- **Activity**: Reproduce the lines of the rows word for word, from the first line through the line that contains "Rybičky vnímají svět daleko barevněji než my.", including both of those lines.

(Page-level text extractions)
☆ ☆ ☆ ☆ ☆ ☆ ☆
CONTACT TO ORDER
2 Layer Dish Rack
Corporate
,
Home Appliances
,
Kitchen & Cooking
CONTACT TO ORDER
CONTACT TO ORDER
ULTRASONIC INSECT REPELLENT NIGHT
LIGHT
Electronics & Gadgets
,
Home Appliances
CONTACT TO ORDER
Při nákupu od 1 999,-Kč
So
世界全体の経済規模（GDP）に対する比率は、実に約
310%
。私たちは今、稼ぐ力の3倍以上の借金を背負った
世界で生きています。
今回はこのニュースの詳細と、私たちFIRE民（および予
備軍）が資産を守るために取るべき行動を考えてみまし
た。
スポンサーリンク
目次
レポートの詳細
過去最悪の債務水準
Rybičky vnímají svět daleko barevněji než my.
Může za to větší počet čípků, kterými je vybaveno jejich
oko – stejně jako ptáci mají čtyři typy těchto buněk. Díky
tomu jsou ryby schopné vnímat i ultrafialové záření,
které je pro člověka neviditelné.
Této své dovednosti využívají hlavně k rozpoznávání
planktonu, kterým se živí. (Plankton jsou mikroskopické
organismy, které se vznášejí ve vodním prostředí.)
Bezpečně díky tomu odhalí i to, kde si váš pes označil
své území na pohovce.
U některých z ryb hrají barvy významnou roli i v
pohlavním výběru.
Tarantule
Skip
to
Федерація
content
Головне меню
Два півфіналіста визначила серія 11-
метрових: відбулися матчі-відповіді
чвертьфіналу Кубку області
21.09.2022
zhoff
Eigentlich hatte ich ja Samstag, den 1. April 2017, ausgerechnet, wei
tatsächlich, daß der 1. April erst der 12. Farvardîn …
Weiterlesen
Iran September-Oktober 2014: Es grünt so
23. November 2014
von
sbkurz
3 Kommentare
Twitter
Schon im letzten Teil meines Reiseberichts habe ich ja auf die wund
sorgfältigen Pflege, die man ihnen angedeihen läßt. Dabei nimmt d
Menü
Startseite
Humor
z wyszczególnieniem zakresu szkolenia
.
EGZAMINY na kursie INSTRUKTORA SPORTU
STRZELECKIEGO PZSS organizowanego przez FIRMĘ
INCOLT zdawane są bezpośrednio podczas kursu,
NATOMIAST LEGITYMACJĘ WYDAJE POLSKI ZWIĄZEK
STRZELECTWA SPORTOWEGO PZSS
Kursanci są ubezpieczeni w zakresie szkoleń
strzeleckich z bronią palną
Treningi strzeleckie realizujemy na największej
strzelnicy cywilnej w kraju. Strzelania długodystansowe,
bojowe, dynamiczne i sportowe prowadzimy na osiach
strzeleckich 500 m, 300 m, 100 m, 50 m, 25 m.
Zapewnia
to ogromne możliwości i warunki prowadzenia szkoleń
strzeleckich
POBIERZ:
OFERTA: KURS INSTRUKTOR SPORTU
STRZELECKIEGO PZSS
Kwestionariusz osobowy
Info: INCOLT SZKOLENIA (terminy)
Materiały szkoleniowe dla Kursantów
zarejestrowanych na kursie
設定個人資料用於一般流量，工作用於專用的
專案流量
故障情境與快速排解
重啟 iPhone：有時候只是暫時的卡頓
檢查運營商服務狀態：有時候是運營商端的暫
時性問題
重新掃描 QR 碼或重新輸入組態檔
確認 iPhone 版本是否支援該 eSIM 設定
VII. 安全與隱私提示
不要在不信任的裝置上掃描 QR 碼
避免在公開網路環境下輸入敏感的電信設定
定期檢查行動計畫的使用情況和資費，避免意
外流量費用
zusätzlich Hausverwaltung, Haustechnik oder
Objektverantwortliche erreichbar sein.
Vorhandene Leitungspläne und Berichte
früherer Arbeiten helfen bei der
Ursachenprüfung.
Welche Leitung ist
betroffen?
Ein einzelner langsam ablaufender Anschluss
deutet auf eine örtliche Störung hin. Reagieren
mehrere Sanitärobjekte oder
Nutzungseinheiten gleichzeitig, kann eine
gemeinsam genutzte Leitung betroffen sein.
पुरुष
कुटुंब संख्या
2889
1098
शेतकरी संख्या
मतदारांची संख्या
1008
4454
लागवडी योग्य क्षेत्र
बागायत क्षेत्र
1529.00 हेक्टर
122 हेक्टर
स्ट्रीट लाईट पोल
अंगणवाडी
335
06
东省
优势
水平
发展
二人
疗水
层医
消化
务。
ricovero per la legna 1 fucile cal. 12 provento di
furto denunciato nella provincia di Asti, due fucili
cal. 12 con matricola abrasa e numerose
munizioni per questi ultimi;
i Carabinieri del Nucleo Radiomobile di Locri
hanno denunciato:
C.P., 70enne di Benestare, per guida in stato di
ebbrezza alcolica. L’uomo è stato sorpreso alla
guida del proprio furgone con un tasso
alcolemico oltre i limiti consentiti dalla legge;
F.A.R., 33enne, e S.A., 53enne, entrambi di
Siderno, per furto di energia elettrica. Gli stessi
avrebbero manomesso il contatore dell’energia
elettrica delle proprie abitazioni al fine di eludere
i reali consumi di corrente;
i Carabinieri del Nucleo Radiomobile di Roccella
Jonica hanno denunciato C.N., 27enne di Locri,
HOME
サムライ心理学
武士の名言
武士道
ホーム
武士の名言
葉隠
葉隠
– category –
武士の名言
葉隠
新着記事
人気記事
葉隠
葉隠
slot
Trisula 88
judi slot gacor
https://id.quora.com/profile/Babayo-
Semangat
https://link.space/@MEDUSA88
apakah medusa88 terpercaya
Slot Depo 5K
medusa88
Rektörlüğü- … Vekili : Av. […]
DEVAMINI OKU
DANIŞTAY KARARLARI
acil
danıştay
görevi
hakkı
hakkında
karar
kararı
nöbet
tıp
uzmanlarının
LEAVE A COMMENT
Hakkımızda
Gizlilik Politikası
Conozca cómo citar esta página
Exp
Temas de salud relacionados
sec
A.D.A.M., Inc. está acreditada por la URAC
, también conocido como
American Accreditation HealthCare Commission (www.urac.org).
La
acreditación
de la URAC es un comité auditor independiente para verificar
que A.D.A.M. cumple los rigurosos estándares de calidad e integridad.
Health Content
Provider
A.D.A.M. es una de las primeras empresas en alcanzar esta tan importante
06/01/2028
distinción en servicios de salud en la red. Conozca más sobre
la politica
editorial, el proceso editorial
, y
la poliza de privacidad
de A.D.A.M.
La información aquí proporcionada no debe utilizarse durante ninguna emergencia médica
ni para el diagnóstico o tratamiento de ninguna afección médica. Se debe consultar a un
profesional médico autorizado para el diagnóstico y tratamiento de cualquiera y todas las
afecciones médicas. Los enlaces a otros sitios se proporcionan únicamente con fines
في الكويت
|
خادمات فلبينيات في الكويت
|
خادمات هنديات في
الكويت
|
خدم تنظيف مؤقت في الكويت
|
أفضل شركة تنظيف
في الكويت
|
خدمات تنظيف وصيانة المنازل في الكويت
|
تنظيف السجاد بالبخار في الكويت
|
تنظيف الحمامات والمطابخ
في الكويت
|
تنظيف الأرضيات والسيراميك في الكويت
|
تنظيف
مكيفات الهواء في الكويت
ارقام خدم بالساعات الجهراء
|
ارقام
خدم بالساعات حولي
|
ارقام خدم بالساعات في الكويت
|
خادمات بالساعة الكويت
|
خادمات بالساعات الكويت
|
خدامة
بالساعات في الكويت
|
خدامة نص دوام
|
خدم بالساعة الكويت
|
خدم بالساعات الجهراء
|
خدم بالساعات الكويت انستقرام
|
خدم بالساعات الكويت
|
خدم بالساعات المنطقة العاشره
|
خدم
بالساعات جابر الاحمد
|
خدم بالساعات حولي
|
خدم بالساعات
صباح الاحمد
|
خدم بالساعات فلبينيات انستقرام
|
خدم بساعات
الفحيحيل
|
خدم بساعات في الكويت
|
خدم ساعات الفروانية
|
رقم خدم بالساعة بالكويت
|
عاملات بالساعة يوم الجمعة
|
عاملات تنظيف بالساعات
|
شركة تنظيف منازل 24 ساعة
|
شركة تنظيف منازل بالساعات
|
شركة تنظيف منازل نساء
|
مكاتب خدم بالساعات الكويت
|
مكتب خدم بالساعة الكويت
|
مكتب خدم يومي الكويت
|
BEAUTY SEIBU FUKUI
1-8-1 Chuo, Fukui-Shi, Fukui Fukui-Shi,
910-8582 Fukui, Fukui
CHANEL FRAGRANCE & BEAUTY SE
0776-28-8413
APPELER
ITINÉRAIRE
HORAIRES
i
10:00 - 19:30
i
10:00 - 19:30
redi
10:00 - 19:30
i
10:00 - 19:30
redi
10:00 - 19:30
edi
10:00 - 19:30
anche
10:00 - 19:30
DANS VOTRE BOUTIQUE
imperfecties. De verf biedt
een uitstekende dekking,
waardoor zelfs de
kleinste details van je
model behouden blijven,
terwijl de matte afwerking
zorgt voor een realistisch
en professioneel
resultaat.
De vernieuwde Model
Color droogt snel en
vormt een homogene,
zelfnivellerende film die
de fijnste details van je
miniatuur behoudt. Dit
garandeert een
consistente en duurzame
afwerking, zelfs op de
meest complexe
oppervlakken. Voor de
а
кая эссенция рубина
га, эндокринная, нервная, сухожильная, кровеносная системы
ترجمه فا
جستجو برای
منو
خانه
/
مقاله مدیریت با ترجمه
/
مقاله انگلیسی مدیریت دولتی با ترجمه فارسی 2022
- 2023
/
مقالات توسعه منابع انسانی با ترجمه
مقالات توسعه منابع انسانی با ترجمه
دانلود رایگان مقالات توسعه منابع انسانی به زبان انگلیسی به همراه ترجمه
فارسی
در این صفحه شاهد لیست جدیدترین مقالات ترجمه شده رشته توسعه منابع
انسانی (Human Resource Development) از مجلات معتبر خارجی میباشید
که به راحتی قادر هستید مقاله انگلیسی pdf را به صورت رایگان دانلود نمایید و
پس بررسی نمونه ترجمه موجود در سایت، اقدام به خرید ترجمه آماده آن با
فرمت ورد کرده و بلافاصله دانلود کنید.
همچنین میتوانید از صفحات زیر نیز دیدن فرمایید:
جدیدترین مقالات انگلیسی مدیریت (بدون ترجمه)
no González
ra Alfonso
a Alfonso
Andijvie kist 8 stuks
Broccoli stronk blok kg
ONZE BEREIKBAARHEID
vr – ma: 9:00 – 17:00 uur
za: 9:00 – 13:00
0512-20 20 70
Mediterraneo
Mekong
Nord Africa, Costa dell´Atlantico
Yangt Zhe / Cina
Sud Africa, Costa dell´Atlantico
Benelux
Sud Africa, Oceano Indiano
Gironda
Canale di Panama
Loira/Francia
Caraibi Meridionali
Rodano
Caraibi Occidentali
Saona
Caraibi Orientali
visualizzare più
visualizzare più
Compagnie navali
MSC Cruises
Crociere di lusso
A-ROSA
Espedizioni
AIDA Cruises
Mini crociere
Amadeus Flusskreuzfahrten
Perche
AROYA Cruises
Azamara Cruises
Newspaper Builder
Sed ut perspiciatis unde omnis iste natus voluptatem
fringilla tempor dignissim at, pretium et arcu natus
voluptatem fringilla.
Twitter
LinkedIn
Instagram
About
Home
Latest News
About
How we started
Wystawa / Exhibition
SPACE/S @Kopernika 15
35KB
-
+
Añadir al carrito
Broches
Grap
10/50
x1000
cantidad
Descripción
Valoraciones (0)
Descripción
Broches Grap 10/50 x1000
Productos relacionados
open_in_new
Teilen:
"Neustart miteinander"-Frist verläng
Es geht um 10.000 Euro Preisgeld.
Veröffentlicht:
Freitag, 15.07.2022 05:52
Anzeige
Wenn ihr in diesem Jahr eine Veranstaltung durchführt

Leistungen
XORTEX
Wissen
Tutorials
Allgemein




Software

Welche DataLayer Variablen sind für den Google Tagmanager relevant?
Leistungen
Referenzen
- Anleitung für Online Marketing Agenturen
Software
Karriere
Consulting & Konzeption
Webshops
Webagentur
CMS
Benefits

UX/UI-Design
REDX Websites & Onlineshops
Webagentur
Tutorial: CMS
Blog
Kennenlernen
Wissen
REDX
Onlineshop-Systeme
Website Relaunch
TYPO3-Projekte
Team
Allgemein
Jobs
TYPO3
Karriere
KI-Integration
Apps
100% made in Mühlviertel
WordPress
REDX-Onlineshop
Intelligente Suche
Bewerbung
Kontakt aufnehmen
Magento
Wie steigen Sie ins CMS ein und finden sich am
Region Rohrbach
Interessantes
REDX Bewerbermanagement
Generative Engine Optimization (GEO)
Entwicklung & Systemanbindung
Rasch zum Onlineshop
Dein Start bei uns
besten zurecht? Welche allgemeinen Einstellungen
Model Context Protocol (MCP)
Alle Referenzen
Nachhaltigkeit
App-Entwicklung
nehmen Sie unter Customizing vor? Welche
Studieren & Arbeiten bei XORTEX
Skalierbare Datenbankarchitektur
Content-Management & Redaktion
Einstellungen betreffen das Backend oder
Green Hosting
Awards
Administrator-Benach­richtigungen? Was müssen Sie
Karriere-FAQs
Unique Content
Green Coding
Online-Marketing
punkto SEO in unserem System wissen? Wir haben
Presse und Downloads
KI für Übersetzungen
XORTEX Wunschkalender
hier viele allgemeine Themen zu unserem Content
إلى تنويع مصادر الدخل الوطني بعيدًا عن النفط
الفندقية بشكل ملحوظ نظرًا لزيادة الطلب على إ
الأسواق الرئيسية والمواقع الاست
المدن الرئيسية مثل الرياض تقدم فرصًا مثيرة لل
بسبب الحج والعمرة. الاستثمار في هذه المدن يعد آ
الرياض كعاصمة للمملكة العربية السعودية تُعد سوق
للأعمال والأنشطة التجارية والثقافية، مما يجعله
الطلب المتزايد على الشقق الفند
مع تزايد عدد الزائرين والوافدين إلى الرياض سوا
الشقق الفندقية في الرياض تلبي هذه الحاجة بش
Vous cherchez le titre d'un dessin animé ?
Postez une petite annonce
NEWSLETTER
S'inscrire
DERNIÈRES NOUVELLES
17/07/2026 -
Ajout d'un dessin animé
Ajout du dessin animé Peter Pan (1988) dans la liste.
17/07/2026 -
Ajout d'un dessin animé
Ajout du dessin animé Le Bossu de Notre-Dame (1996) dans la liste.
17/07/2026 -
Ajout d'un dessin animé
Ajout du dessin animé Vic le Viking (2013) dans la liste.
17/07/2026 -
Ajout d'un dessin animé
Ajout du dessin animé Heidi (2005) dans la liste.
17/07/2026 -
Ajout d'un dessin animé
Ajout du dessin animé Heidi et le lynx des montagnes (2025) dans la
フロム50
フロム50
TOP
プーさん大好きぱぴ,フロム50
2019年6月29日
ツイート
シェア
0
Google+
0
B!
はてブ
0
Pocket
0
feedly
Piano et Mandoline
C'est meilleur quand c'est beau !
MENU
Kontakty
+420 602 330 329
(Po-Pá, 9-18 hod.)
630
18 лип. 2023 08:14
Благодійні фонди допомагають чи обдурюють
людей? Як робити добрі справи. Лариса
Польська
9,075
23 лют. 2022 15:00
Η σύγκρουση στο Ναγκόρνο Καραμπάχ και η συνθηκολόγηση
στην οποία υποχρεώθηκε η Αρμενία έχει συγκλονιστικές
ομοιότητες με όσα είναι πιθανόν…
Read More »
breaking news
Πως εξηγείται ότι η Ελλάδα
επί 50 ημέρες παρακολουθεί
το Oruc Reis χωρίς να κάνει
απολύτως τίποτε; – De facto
☆ ☆ ☆ ☆ ☆ ☆ ☆
- **Exercise answer**:
CONTACT TO ORDER
2 Layer Dish Rack
Corporate
,
Home Appliances
,
Kitchen & Cooking
CONTACT TO ORDER
CONTACT TO ORDER
ULTRASONIC INSECT REPELLENT NIGHT
LIGHT
Electronics & Gadgets
,
Home Appliances
CONTACT TO ORDER
Při nákupu od 1 999,-Kč
So
世界全体の経済規模（GDP）に対する比率は、実に約
310%
。私たちは今、稼ぐ力の3倍以上の借金を背負った
世界で生きています。
今回はこのニュースの詳細と、私たちFIRE民（および予
備軍）が資産を守るために取るべき行動を考えてみまし
た。
スポンサーリンク
目次
レポートの詳細
過去最悪の債務水準
Rybičky vnímají svět daleko barevněji než my.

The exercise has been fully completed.